Our network had very light rule set because we genuinely didn't care what you did with it as long as you didn't harm the network itself or actively look for unsecure machines until a certain moment when IP rights movement decided we needed to police that for some messed up reason. At which point we had to kick a few hundred people off the net for being power users on the local DC hub. Which was the dumbest decision ever, taken against best judgement of all network admins by higher ups, took out at least one of the network admins with it (he was a power user on the hub apparently) and resulted in massively increased evening load when everyone suddenly started to get their warez and porn from outside the network instead of inside.

The network that was never congested suddenly got super congested every evening. Thanks to dumbasses high up. Guess who users thought was to blame? Yeah, network administration. The people who made the rules got away with it clean.
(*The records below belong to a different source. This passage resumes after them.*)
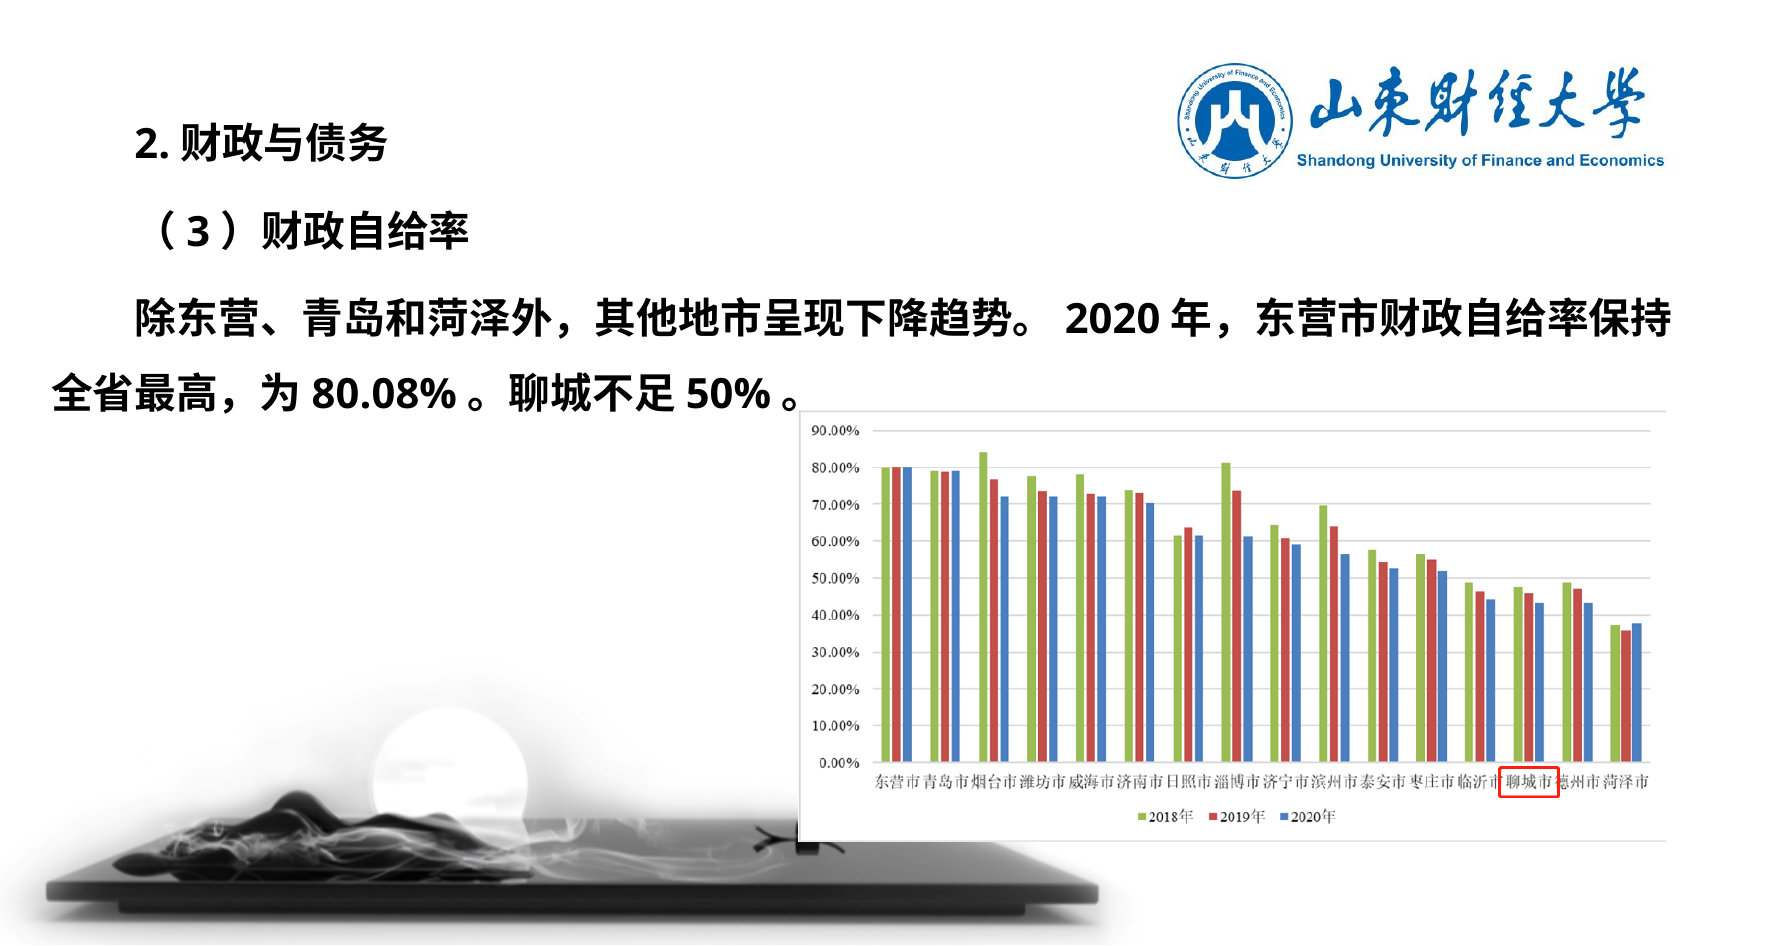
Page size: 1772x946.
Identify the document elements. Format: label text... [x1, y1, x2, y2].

picture [0, 409, 1666, 945]
text_box 2.财政与债务 （3）财政自给率 除东营、青岛和菏泽外，其他地市呈现下降趋势。2020年，东营市财政自给率保持全省最高，为80.08%。聊城不足50%。 [36, 84, 1688, 425]
picture [1160, 34, 1688, 203]
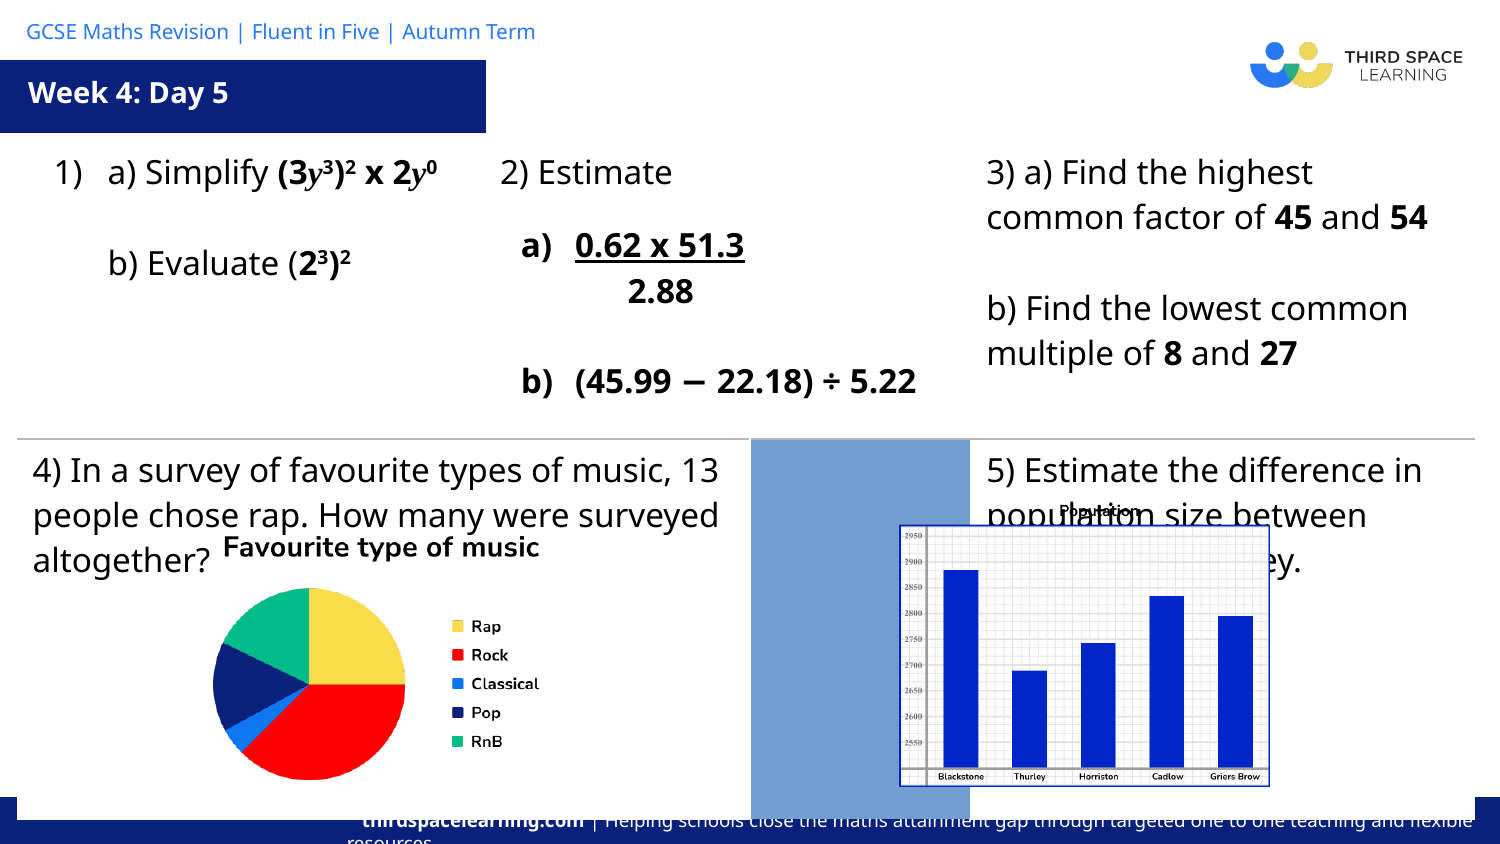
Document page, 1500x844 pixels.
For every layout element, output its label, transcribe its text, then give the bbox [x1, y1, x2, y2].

table_cell 5) Estimate the difference in population size between Cadlow and Thurley. [972, 440, 1474, 818]
text_box Week 4: Day 5 [13, 59, 383, 125]
picture [213, 529, 540, 781]
picture [899, 501, 1270, 787]
table_header 3) a) Find the highest common factor of 45 and 54 b) Find the lowest common multiple of 8 and 27 [972, 142, 1474, 438]
picture [1250, 33, 1465, 99]
table_header a) Simplify (3y3)2 x 2y0 b) Evaluate (23)2 [19, 142, 484, 438]
table_cell 4) In a survey of favourite types of music, 13 people chose rap. How many were surveyed altogether? [19, 440, 749, 818]
table_header 2) Estimate 0.62 x 51.3 2.88 (45.99 − 22.18) ÷ 5.22 [486, 142, 970, 438]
I was a network admin for university campus while studying there for several years. I know what I'm talking about. Not sure if you do.
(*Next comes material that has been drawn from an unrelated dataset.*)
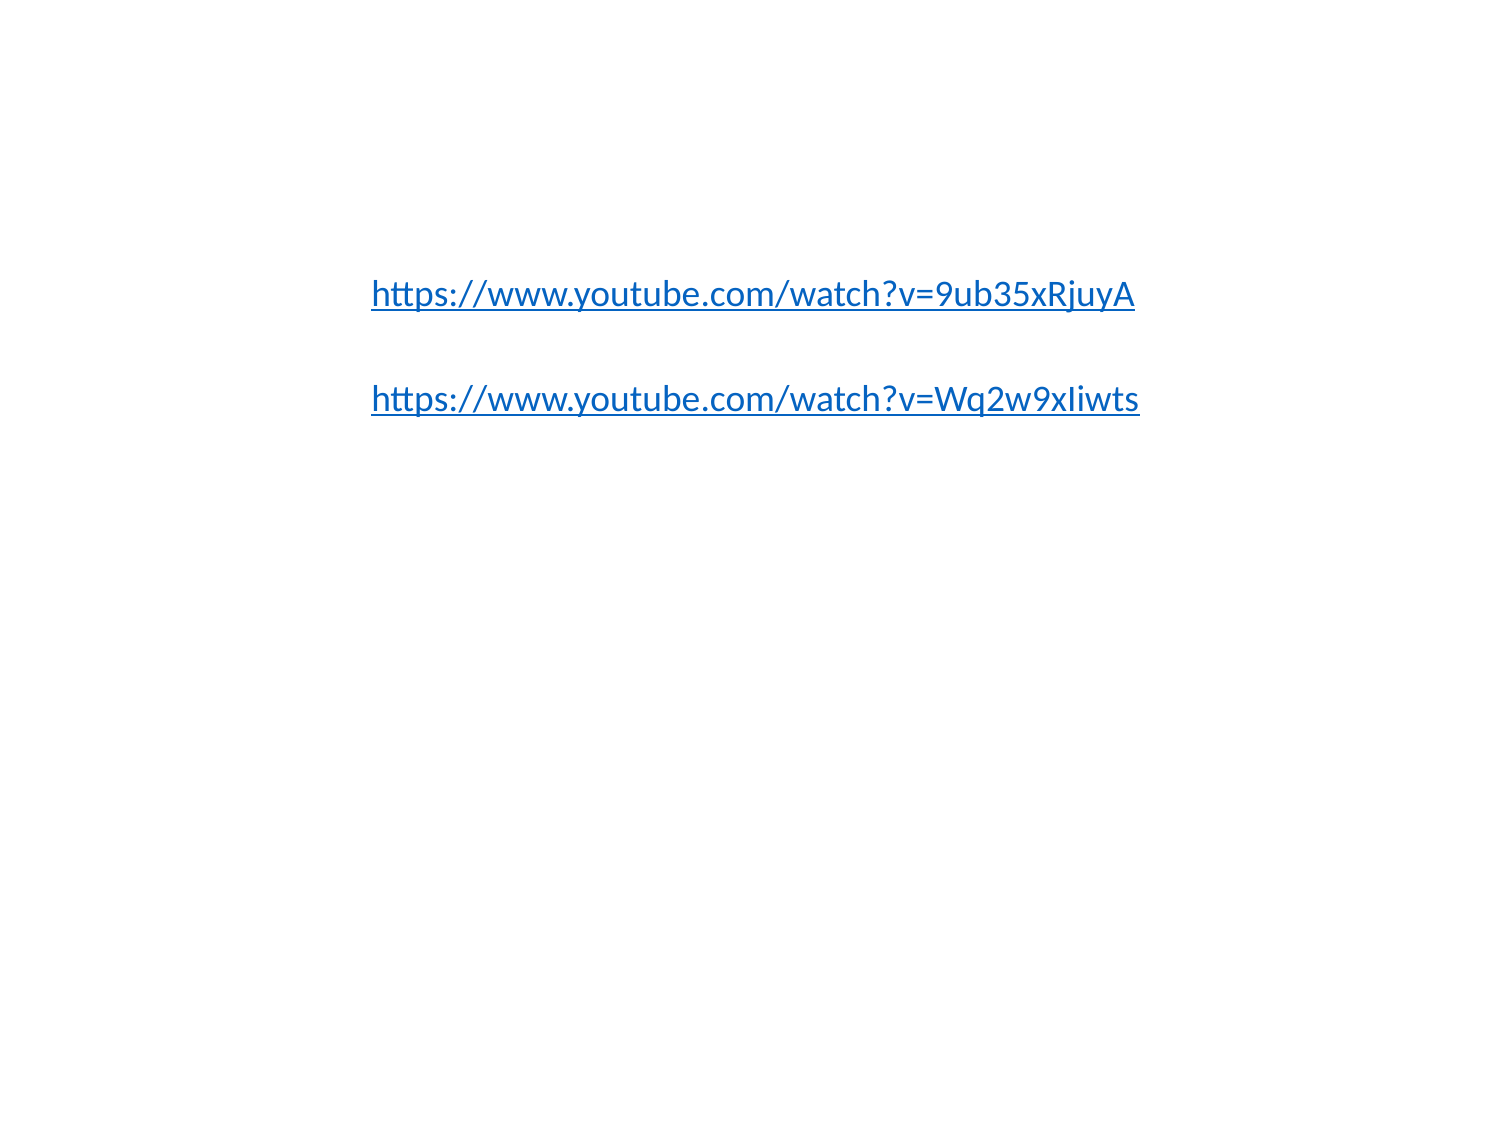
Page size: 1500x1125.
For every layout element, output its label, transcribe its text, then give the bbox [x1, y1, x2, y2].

Comment Re:In their defence. (Score 1) 417

Because you're breaking the rules and it's admin's job to ensure that people don't break the rules, or the network itself. It appears that you have the problem with the rules and with basic logic - you think that admins make the rules.
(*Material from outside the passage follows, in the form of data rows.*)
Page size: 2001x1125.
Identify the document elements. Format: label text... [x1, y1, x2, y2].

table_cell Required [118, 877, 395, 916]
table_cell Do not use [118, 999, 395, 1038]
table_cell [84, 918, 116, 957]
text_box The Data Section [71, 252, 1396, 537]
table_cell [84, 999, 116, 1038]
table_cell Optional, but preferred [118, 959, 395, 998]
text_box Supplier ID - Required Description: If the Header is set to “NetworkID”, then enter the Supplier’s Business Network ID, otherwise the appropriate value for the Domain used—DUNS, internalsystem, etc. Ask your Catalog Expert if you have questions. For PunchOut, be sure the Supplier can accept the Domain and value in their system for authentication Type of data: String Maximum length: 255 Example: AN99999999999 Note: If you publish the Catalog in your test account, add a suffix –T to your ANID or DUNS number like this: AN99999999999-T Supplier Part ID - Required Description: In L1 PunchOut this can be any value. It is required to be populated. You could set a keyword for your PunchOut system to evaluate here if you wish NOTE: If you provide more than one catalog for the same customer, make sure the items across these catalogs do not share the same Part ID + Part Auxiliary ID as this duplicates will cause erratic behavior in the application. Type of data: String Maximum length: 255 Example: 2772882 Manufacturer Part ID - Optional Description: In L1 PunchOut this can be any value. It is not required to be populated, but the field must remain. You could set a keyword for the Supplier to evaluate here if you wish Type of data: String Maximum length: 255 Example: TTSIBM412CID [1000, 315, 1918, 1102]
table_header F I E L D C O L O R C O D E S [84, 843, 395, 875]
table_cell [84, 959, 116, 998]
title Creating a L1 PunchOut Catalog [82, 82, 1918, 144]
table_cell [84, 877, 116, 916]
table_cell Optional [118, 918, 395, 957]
They don't. They merely enforce them. If you don't like the rules "sticking it to the admin" is the worst choice by far. You will get slammed by the pissed off admin who has seen a dosen of people like you and really doesn't want to deal with the bothersome smartass, and then you'll get slammed by the people who actually made the rules for actively attempting to circumvent the rules.

The right approach would be to actually press the people on the top to change the rules and not become the enemy of the system.

Comment Re:In their defence. (Score 5, Insightful) 417

And uni network admin who sits in all the same chat rooms, had the hole plugged within hours of it becoming public. What you think admins are ephermal "great evil"? Most of them are young people who are in the circles.

Some dude flying solo? Sure, will get through. Trying to get everyone to do it so you get lost in the masses? Hole plugged in hours.

Comment Re:How did this go to trial? (Score 5, Informative) 236

From the TFA:
The judge has dismissed a proposed $10,000 fine against businessman Raphael Pirker, who used a remotely operated 56-inch foam glider to take aerial video for an advertisement for the University of Virginia Medical Center".

It doesn't take a rocket scientist to put two and two together. Videos shot from air need a platform to shoot them from.

Comment Re:IF THERE WERE SUCH A PAY DISPARITY... (Score 1) 427

Let's not go into hyperboles. Women that make "almost six figures" will usually work from home when on their maternity leave. They won't be risking not having their high paid job a couple of months after coming back because they didn't stay "in the loop".

The problem is far more prevalent in low-paid jobs like nursing, education and so on.

Comment Re:Just proves the anticensorship case. (Score 1) 205

Nothing new there actually. A lot of the most rabid anti gay campaigners come out of the closet as gay later in their lives.

It seems that wWhen people feel a strong desire for something and are forced to suppress it because they see it as necessary to live a life they think/are conditioned to think they want to live, they tend to lash out against those who live the kind of life they actually desire to live deep down.